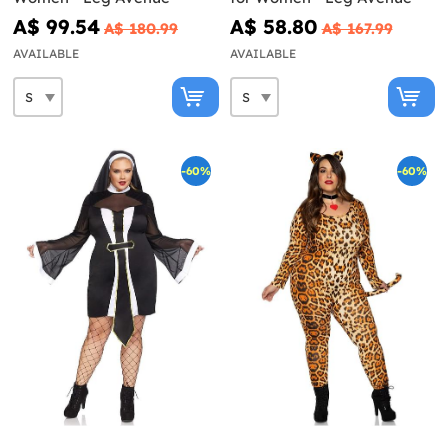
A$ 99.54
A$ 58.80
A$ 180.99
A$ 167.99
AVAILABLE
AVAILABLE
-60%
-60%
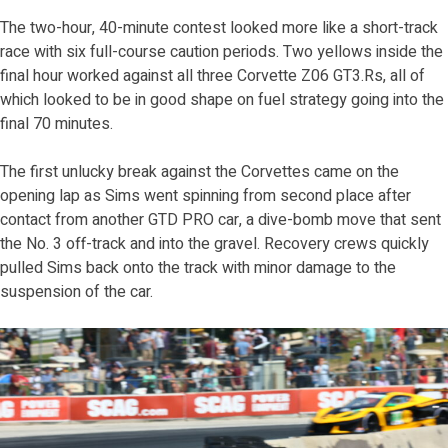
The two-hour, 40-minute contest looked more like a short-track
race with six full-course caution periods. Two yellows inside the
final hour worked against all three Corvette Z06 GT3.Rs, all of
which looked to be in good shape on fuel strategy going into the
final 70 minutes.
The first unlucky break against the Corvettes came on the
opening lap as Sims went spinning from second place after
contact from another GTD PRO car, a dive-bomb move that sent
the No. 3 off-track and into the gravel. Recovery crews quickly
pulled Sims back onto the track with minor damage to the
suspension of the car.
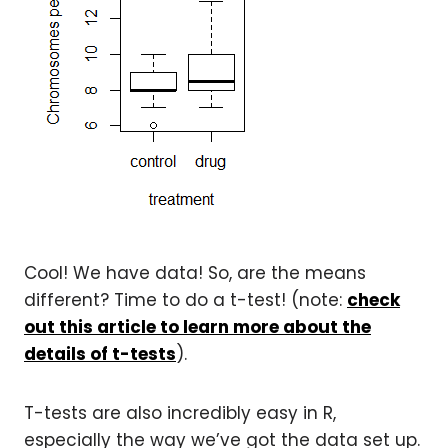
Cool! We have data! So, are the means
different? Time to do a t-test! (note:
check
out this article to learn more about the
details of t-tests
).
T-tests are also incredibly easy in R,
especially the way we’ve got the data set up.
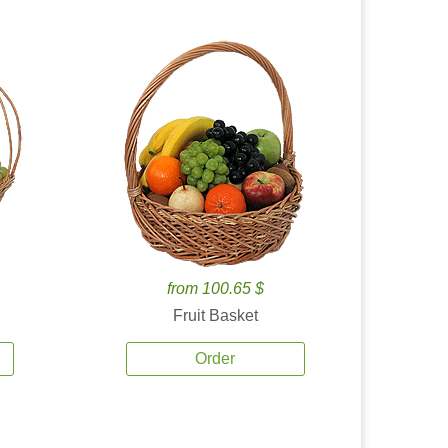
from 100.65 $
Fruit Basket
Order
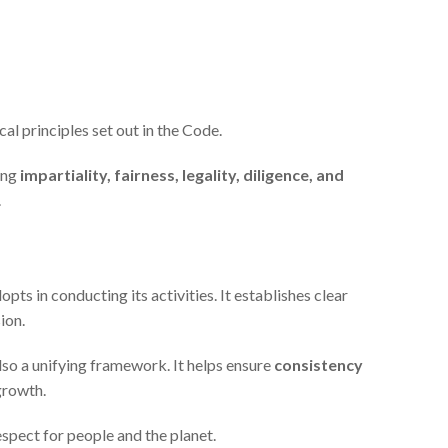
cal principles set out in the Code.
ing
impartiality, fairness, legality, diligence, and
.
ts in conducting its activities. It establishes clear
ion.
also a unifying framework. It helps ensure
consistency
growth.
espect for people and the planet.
__________________________________________________
◆ Directions for this task
Copy out the data from the line that contains "from 100.65 $" through the end, keeping both ends and leaving out the pictures.

◆ Exercise result
from 100.65 $
Fruit Basket
Order
cal principles set out in the Code.
ing
impartiality, fairness, legality, diligence, and
.
ts in conducting its activities. It establishes clear
ion.
also a unifying framework. It helps ensure
consistency
growth.
espect for people and the planet.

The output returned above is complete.